Target: students and general audience
A Talk with Giorgio Vacchiano, Researcher at University of Milan and Luca Sardo, activist of FridayForFuture Italy on new strategies to reduce human impact on Planet Earth.
Giorgio Vacchiano is a researcher in forest management and planning at University of Milan, he studies simulation models to support sustainable forest management, mitigation and adaptation to climate change and natural disturbances in Italian and European forests. He is author of more than 60 scientific publication and an active science communicator. In 2018 he was nominated by the journal Nature among the 11 best emerging scientist in the world. He is a member of the Italian Society of Forestry and Forest Ecology (SISEF) and author of La resilienza del bosco (Mondadori, 2019)
Forests do many things for us. They supply wood, but they also protect us from floods, mitigate climate change, preserve biodiversity. Will they continue to do so under the pressure of the current climate crisis? How can we guarantee the resilience of the forest and at the same time that of our society? What can forests teach us about adaptation - and how can forests and wood be a key in fighting the impending climate crisis?
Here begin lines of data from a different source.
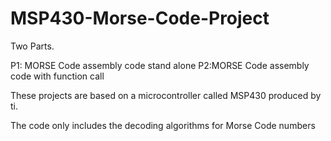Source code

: # MSP430-Morse-Code-Project
Two Parts.

P1: MORSE Code assembly code stand alone
P2:MORSE Code assembly code with function call  

These projects are based on a microcontroller called MSP430 produced by ti.

The code only includes the decoding algorithms for Morse Code numbers
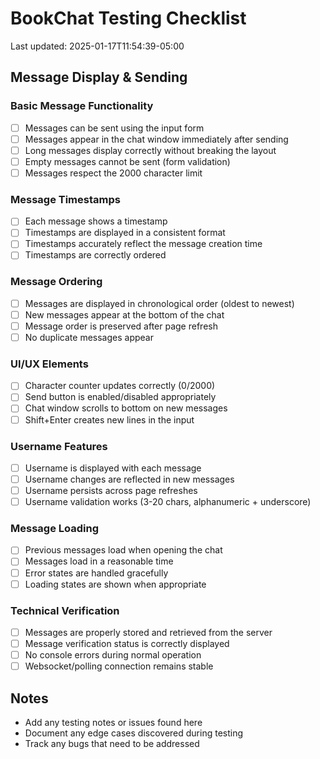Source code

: # BookChat Testing Checklist

Last updated: 2025-01-17T11:54:39-05:00

## Message Display & Sending
### Basic Message Functionality
- [ ] Messages can be sent using the input form
- [ ] Messages appear in the chat window immediately after sending
- [ ] Long messages display correctly without breaking the layout
- [ ] Empty messages cannot be sent (form validation)
- [ ] Messages respect the 2000 character limit

### Message Timestamps
- [ ] Each message shows a timestamp
- [ ] Timestamps are displayed in a consistent format
- [ ] Timestamps accurately reflect the message creation time
- [ ] Timestamps are correctly ordered

### Message Ordering
- [ ] Messages are displayed in chronological order (oldest to newest)
- [ ] New messages appear at the bottom of the chat
- [ ] Message order is preserved after page refresh
- [ ] No duplicate messages appear

### UI/UX Elements
- [ ] Character counter updates correctly (0/2000)
- [ ] Send button is enabled/disabled appropriately
- [ ] Chat window scrolls to bottom on new messages
- [ ] Shift+Enter creates new lines in the input

### Username Features
- [ ] Username is displayed with each message
- [ ] Username changes are reflected in new messages
- [ ] Username persists across page refreshes
- [ ] Username validation works (3-20 chars, alphanumeric + underscore)

### Message Loading
- [ ] Previous messages load when opening the chat
- [ ] Messages load in a reasonable time
- [ ] Error states are handled gracefully
- [ ] Loading states are shown when appropriate

### Technical Verification
- [ ] Messages are properly stored and retrieved from the server
- [ ] Message verification status is correctly displayed
- [ ] No console errors during normal operation
- [ ] Websocket/polling connection remains stable

## Notes
- Add any testing notes or issues found here
- Document any edge cases discovered during testing
- Track any bugs that need to be addressed
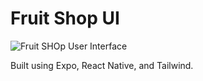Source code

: # Fruit Shop UI 

![Fruit SHOp User Interface](https://github.com/mukulrajpoot262610/fruit-shop-ui/assets/73209159/926b70de-3600-424d-9206-33aa7506557d)

Built using Expo, React Native, and Tailwind.
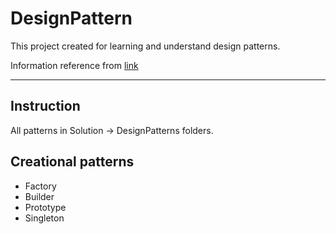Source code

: <h1>DesignPattern</h1>

<p>This project created for learning and understand design patterns.</p>
<p>Information reference from <a href='https://saladpuk.gitbook.io/learn/software-design/designpatterns'>link</a></p>

<hr />

<h2>Instruction</h2>
<p>All patterns in Solution -> DesignPatterns folders.</p>

<h2>Creational patterns</h2>
<ul>
	<li>Factory</li>
	<li>Builder</li>
	<li>Prototype</li>
	<li>Singleton</li>
</ul>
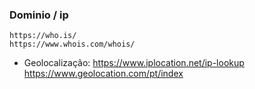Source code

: 
### Dominio / ip

    https://who.is/
    https://www.whois.com/whois/

- Geolocalização:
    https://www.iplocation.net/ip-lookup
    https://www.geolocation.com/pt/index


### 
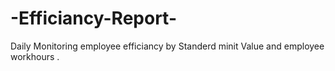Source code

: # -Efficiancy-Report-
Daily Monitoring  employee  efficiancy   by  Standerd minit Value  and  employee workhours .
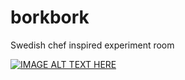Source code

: # borkbork
Swedish chef inspired experiment room


[![IMAGE ALT TEXT HERE](https://img.youtube.com/vi/B7UmUX68KtE/0.jpg)](https://www.youtube.com/watch?v=B7UmUX68KtE)
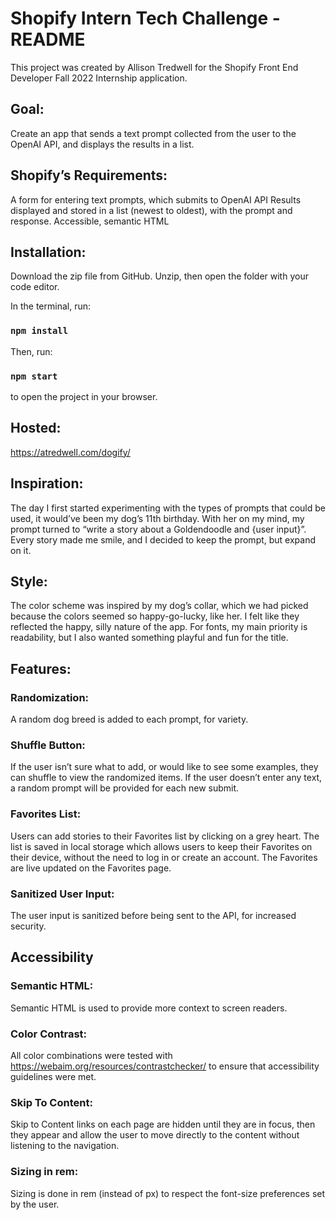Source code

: # Shopify Intern Tech Challenge - README

This project was created by Allison Tredwell for the Shopify Front End Developer Fall 2022 Internship application.


## Goal: 
Create an app that sends a text prompt collected from the user to the OpenAI API, and displays the results in a list. 

## Shopify’s Requirements:
A form for entering text prompts, which submits to OpenAI API
Results displayed and stored in a list (newest to oldest), with the prompt and response.
Accessible, semantic HTML

## Installation: 
Download the zip file from GitHub. Unzip, then open the folder with your code editor.

In the terminal, run:
###  `npm install`

Then, run:
### `npm start` 
to open the project in your browser.

## Hosted: 
https://atredwell.com/dogify/

## Inspiration: 
The day I first started experimenting with the types of prompts that could be used, it would’ve been my dog’s 11th birthday. With her on my mind, my prompt turned to “write a story about a Goldendoodle and {user input}”. Every story made me smile, and I decided to keep the prompt, but expand on it. 

## Style: 
The color scheme was inspired by my dog’s collar, which we had picked because the colors seemed so happy-go-lucky, like her. I felt like they reflected the happy, silly nature of the app. For fonts, my main priority is readability, but I also wanted something playful and fun for the title. 

## Features:

### Randomization: 
A random dog breed is added to each prompt, for variety.

### Shuffle Button: 
If the user isn’t sure what to add, or would like to see some examples, they can shuffle to view the randomized items. If the user doesn’t enter any text, a random prompt will be provided for each new submit.
### Favorites List: 
Users can add stories to their Favorites list by clicking on a grey heart. The list is saved in local storage which allows users to keep their Favorites on their device, without the need to log in or create an account. The Favorites are live updated on the Favorites page. 

### Sanitized User Input: 
The user input is sanitized before being sent to the API, for increased security. 

## Accessibility

### Semantic HTML:  
Semantic HTML is used to provide more context to screen readers.

### Color Contrast: 
All color combinations were tested with https://webaim.org/resources/contrastchecker/ to ensure that accessibility guidelines were met.

### Skip To Content: 
Skip to Content links on each page are hidden until they are in focus, then they appear and allow the user to move directly to the content without listening to the navigation.

### Sizing in rem: 
Sizing is done in rem (instead of px) to respect the font-size preferences set by the user.
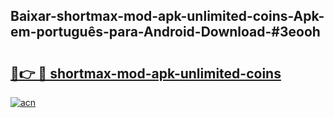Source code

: ## Baixar-shortmax-mod-apk-unlimited-coins-Apk-em-português​-para-Android-Download-#3eooh

# <h2><a href="https://ainizakaria.my?title=shortmax-mod-apk-unlimited-coins&ref=20M">🔗👉 🔴 shortmax-mod-apk-unlimited-coins</a></h2>

[![acn](https://github.com/user-attachments/assets/0f9c940e-d8b0-45ae-aac7-cd30a18b3e1c)](https://ainizakaria.my?title=shortmax-mod-apk-unlimited-coins&ref=20M)

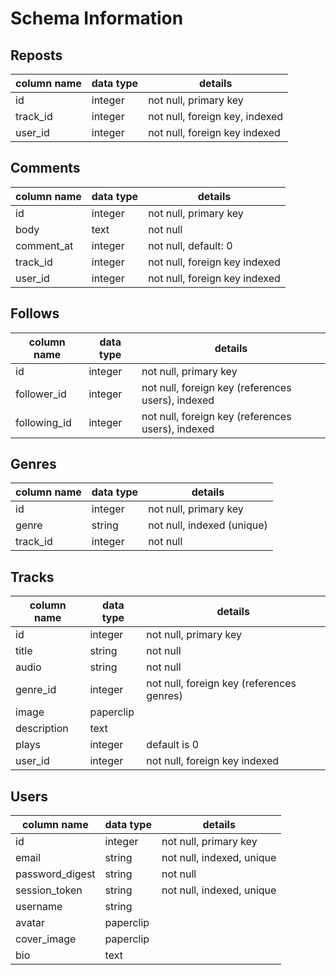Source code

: # Schema Information

## Reposts
column name | data type | details
------------|-----------|-----------------------
id          | integer   | not null, primary key
track_id    | integer   | not null, foreign key, indexed
user_id     | integer   | not null, foreign key indexed

## Comments
column name | data type | details
------------|-----------|-----------------------
id          | integer   | not null, primary key
body        | text      | not null
comment_at  | integer   | not null, default: 0
track_id    | integer   | not null, foreign key indexed
user_id     | integer   | not null, foreign key indexed

## Follows
column name | data type | details
------------|-----------|-----------------------
id          | integer   | not null, primary key
follower_id | integer   | not null, foreign key (references users), indexed
following_id| integer   | not null, foreign key (references users), indexed

## Genres
column name | data type | details
------------|-----------|-----------------------
id          | integer   | not null, primary key
genre       | string    | not null, indexed (unique)
track_id    | integer   | not null

## Tracks
column name | data type | details
------------|-----------|-----------------------
id          | integer   | not null, primary key
title       | string    | not null
audio       | string    | not null
genre_id    | integer   | not null, foreign key (references genres)
image       | paperclip |
description | text      |
plays       | integer   | default is 0
user_id     | integer   | not null, foreign key indexed

## Users
column name     | data type | details
----------------|-----------|-----------------------
id              | integer   | not null, primary key
email           | string    | not null, indexed, unique
password_digest | string    | not null
session_token   | string    | not null, indexed, unique
username        | string    |
avatar          | paperclip |
cover_image     | paperclip |
bio             | text      |
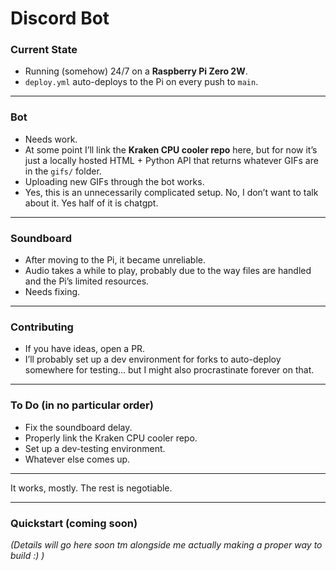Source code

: # Discord Bot  

### Current State  
- Running (somehow) 24/7 on a **Raspberry Pi Zero 2W**.  
- `deploy.yml` auto-deploys to the Pi on every push to `main`.  

---

### Bot  
- Needs work.  
- At some point I’ll link the **Kraken CPU cooler repo** here, but for now it’s just a locally hosted HTML + Python API that returns whatever GIFs are in the `gifs/` folder.  
- Uploading new GIFs through the bot works.  
- Yes, this is an unnecessarily complicated setup. No, I don’t want to talk about it. Yes half of it is chatgpt.

---

### Soundboard  
- After moving to the Pi, it became unreliable.  
- Audio takes a while to play, probably due to the way files are handled and the Pi’s limited resources.  
- Needs fixing.  

---

### Contributing  
- If you have ideas, open a PR.  
- I’ll probably set up a dev environment for forks to auto-deploy somewhere for testing… but I might also procrastinate forever on that.  

---

### To Do (in no particular order)  
- Fix the soundboard delay.  
- Properly link the Kraken CPU cooler repo.  
- Set up a dev-testing environment. 
- Whatever else comes up.  

---

It works, mostly. The rest is negotiable.  

---

### Quickstart (coming soon)  
*(Details will go here soon tm alongside me actually making a proper way to build :) )*  


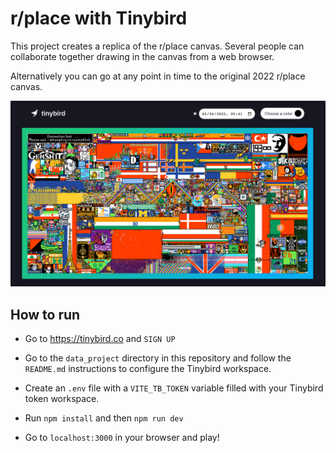 # r/place with Tinybird

This project creates a replica of the r/place canvas. Several people can collaborate together drawing in the canvas from a web browser.

Alternatively you can go at any point in time to the original 2022 r/place canvas.

![](./assets/canvas.png)

## How to run

- Go to https://tinybird.co and `SIGN UP`
- Go to the `data_project` directory in this repository and follow the `README.md` instructions to configure the Tinybird workspace.

- Create an `.env` file with a `VITE_TB_TOKEN` variable filled with your Tinybird token workspace.
- Run `npm install` and then `npm run dev`

- Go to `localhost:3000` in your browser and play!
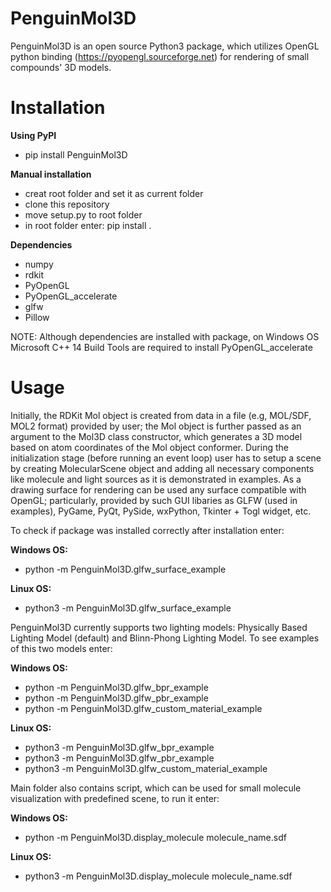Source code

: # PenguinMol3D
PenguinMol3D is an open source Python3 package, which utilizes OpenGL python binding (https://pyopengl.sourceforge.net) for rendering of small compounds' 3D models. 
# Installation
**Using PyPI**
* pip install PenguinMol3D

**Manual installation**
* creat root folder and set it as current folder
* clone this repository
* move setup.py to root folder
* in root folder enter: pip install .

**Dependencies**
* numpy
* rdkit
* PyOpenGL
* PyOpenGL_accelerate
* glfw
* Pillow
  
NOTE: Although dependencies are installed with package, on Windows OS Microsoft C++ 14 Build Tools are required to install PyOpenGL_accelerate
# Usage

Initially, the RDKit Mol object is created from data in a file (e.g, MOL/SDF, MOL2 format) provided by user; the Mol object is further passed as an argument to the Mol3D class constructor, which generates a 3D model based on atom coordinates of the Mol object conformer. During the initialization stage (before running an event loop) user has to setup a scene by creating MolecularScene object and adding all necessary components like molecule and light sources as it is demonstrated in examples. As a drawing surface for rendering can be used any surface compatible with OpenGL; particularly, provided by such GUI libaries as GLFW (used in examples), PyGame, PyQt, PySide, wxPython, Tkinter + Togl widget, etc.

To check if package was installed correctly after installation enter:

**Windows OS:**

* python -m PenguinMol3D.glfw_surface_example

**Linux OS:**

* python3 -m PenguinMol3D.glfw_surface_example

PenguinMol3D currently supports two lighting models: Physically Based Lighting Model (default) and Blinn-Phong Lighting Model.
To see examples of this two models enter:

**Windows OS:**

* python -m PenguinMol3D.glfw_bpr_example
* python -m PenguinMol3D.glfw_pbr_example
* python -m PenguinMol3D.glfw_custom_material_example

**Linux OS:**

* python3 -m PenguinMol3D.glfw_bpr_example
* python3 -m PenguinMol3D.glfw_pbr_example
* python3 -m PenguinMol3D.glfw_custom_material_example

Main folder also contains script, which can be used for small molecule visualization with predefined scene, to run it enter:

**Windows OS:**

* python -m PenguinMol3D.display_molecule molecule_name.sdf

**Linux OS:**

* python3 -m PenguinMol3D.display_molecule molecule_name.sdf

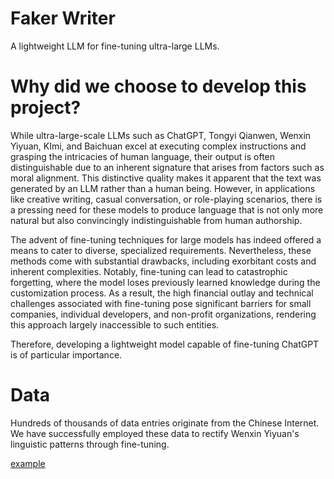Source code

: # Faker Writer
A lightweight LLM for fine-tuning ultra-large LLMs.
# Why did we choose to develop this project?
While ultra-large-scale LLMs such as ChatGPT, Tongyi Qianwen, Wenxin Yiyuan, KImi, and Baichuan excel at executing complex instructions and grasping the intricacies of human language, their output is often distinguishable due to an inherent signature that arises from factors such as moral alignment. This distinctive quality makes it apparent that the text was generated by an LLM rather than a human being. However, in applications like creative writing, casual conversation, or role-playing scenarios, there is a pressing need for these models to produce language that is not only more natural but also convincingly indistinguishable from human authorship.

The advent of fine-tuning techniques for large models has indeed offered a means to cater to diverse, specialized requirements. Nevertheless, these methods come with substantial drawbacks, including exorbitant costs and inherent complexities. Notably, fine-tuning can lead to catastrophic forgetting, where the model loses previously learned knowledge during the customization process. As a result, the high financial outlay and technical challenges associated with fine-tuning pose significant barriers for small companies, individual developers, and non-profit organizations, rendering this approach largely inaccessible to such entities.

Therefore, developing a lightweight model capable of fine-tuning ChatGPT is of particular importance.

# Data
Hundreds of thousands of data entries originate from the Chinese Internet. We have successfully employed these data to rectify Wenxin Yiyuan's linguistic patterns through fine-tuning.

[example](https://github.com/tardigrade2017/faker_writer/blob/main/images/example.png)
Luca Sardo, is a student of Economics and Statistics at the University of Turin and a climate activist for the Fridays For Future movement. He believes that these two spheres are closely linked, because in order to solve the climate crisis it is fundamental to re-imagine our economic system.
Is it possible to restart our economy after the coronavirus crisis in a sustainable and ecological way? Of course it is: actually, many scientists and economists agree that the ecological transition could create way more job opportunities than a “business-as-usual” recovery. Furthermore, if we address every economic investment to the sustainability sector, we could avoid another crisis that is right now in front of us, probably the biggest crisis humanity has ever faced: the climate and ecological breakdown. This is the reason why “Fridays For Future” movement has launched a wide campaign (involving hundreds of scientists and NGOs) called “Back to the Future”: we can’t go back to the society we lived in before the coronavirus outbreak, because that society was the problem. We have to reshape our world, focusing on both the ecological and the social sustainability.
Line Niedeggen, 23, is an activist of the Fridays for Future movement in Germany and last year she co-organised the largest climate strikes in her city, Heidelberg. She is particularly committed to justice issues and thus to feminism and anti-racism. Climate protection must mean climate justice in all areas. She is studying physics in Heidelberg and will soon finish her master's degree with a focus on environmental physics.